Title : Freedom
Author : Jay Kirkpatrick
Publisher : Dreamspinner Press (BUY HERE)
Genre : M/M, Science Fiction
Length : 232 pages (e-book)
Published : March 11, 2013
Rating : ★★★★
In a future Earth, Patrick Harvey, newly promoted Class One Empath, dreams of the independence his position brings and the apartment he’s saving for. His first solo assignment is treating John Doe 439, a man found outside the city, battered, traumatized, and apparently mute.
Despite a strong taboo against Empaths forging romantic relationships, Patrick realizes he feels a strong attraction to his patient. Soon he learns the man is a high-level Psychic Talent named Jac. Then Jac reveals that there are abusive people hunting him for his gifts, and Patrick’s uncomplicated world explodes.
Jac needs to meet up with his companions and flee the city before anyone else can find him—but it may be too late. Word of Jac’s talents has leaked to Central Government in Chicago. If Jac wants to retain his freedom, he needs to run—now. And if Patrick wants to explore a relationship his society tells him he can’t have, he’ll have to exchange the safe fetters of his job for the uncertainty of liberty.
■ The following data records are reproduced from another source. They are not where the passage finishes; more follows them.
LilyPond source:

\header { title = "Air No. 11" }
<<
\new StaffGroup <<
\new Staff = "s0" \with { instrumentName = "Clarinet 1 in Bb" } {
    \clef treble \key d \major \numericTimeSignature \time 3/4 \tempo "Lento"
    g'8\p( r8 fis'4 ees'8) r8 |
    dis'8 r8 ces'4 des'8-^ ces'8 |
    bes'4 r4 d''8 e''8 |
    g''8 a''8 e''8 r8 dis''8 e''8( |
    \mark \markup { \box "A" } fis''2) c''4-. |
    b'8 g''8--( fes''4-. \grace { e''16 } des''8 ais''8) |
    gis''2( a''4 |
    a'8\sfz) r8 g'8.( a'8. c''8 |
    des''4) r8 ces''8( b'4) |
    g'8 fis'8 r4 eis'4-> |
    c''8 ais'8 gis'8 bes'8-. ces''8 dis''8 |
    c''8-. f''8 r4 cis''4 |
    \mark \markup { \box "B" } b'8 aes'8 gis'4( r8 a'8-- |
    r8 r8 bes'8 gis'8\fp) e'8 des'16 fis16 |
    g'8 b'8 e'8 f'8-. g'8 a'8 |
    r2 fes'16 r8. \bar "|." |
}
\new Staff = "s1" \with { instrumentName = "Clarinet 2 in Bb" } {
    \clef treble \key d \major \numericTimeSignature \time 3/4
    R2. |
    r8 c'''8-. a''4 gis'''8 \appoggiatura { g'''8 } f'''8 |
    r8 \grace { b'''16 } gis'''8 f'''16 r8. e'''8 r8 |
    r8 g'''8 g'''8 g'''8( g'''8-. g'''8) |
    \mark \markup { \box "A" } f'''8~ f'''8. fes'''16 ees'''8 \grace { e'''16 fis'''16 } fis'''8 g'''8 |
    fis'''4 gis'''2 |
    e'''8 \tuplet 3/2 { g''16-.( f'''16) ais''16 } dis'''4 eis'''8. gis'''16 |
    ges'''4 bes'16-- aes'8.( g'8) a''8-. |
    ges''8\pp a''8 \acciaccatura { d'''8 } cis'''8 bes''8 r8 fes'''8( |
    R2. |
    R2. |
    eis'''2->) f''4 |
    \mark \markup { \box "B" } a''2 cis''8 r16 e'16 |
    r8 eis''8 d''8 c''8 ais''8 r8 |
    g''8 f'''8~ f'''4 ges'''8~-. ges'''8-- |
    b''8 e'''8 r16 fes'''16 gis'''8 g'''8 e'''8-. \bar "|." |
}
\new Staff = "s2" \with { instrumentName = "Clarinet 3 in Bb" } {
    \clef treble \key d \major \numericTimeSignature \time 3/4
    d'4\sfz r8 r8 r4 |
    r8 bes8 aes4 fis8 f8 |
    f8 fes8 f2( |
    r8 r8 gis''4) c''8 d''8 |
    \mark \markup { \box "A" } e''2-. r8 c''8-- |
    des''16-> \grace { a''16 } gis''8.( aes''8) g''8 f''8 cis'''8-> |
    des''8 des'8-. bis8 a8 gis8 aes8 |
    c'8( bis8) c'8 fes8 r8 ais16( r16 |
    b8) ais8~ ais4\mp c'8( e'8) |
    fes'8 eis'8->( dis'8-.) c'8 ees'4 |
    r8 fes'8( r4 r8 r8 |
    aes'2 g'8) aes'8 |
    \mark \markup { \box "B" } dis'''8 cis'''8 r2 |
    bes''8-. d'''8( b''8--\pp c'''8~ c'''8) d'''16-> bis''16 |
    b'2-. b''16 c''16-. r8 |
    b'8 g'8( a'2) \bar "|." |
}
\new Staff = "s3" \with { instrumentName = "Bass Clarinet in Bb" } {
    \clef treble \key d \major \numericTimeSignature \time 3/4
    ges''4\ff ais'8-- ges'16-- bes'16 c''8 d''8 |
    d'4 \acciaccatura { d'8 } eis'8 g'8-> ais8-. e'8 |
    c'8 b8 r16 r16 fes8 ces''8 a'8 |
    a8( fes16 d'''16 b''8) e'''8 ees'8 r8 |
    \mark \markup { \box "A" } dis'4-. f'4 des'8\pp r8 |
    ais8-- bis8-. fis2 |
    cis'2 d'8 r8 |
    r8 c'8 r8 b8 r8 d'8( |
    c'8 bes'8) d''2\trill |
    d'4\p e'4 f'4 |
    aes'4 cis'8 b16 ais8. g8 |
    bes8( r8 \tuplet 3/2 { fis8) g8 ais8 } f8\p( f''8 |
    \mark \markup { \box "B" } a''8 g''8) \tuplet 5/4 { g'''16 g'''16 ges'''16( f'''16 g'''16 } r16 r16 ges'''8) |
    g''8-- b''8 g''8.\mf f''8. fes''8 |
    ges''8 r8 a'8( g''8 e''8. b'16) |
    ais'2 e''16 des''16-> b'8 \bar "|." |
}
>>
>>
This was kind of a heavy read for me. To be honest the cover kind of scared me but I also found myself needing to know why that poor man was sitting alone naked in the corner. I am glad I put on my big girl panties and read this book. I was instantly submerged into this world and just had to know what happened to that man. The story is told from different POVs which I enjoyed for the most part.
Freedom is split into three parts. I found the first part highly intriguing. Patrick is an empath for a medical facility in a futuristic world. He was rescued off the streets as a kid and tested for what they call, Talent, meaning you have some kind of special skill. You are then given a score or level and trained or turned away as too low to benefit the City. His entire life he has considered himself lucky to have a place to live, food to eat and a bright future with the company. His first patient is a John Doe who came to them badly tortured and mentally broken. He’s been resistant to any help but Patrick manages to make a break through with the John Doe. He gets him to eat and is able to communicate with him. He learns the real name of John Doe is Jac through a talent of Jac’s. He is able to create illusions. That alone is an amazing talent but he also he has strong telepathy and a Shamen healing powers. There are no records of anybody ever having that many talents or at his level. Patrick and Jac form a connection and Jac trusts Patrick. Jac is almost childlike and kind you can’t help but want to protect him. He craves touch which Patrick has always been taught not to do. He has never had physical or emotional affection and he starts to feel love and lust for the first time. He realizes that Jac is truly special and those that know him see him as the key to the future. It gives people the freedom to live in the wild and not be confined to cities or the Outside like they’ve been led to believe. The Outside is on the outskirts of the city where people live in poverty and crime is high. His supervisor tells Patrick to keep Jac’s talents quiet. Patrick thinks Jac should have an amazing career ahead of him with his skills but this is about the time he starts to realize the people who raised him may not be the wonderful people he thought they were. There are stories of them breaking the higher level Talents just to see what they are capable of then disposing them into the Outside. Patrick is falling for Jac and he won’t let that happen to him even if it means losing him forever.
The second and third parts of the book weren’t as great as the first but still good. There is a realistic ending that didn’t satisfy the happy happy ending lover in me but I’m okay with it. The baddie was rather crazy but the author made it all work. The underground railroad was interesting and I would have liked to know a bit about that. The characters were rich and the writing engaging.
This book does have mention of rape. It doesn’t occur on page but was very upsetting. It was part of a very traumatic experience for one of the MCs. I rarely will read a book that has a rape occur in it but I was able to handle this. The torture that occurs is one of those things that is so awful you want to know the details but because you think surely they can’t be as bad as what your mind is creating. However, it’s also good to not know because just knowing it did happen was terrifying enough. Maybe I wanted to know because I wanted someone to blame or know they would be caught. Either way, this part of the book was necessary for the story but there is no escaping that tone it sets.
I found Freedom to be suspenseful and intense with a strong message of hope and enduring the bad to live for the good things in life. Freedom and love is what Jac wanted and he found it with Patrick. There are so many details that I couldn’t possibly include them in all in a review so you will just have to check this out for yourself. It’s a dark journey but worth it IMO.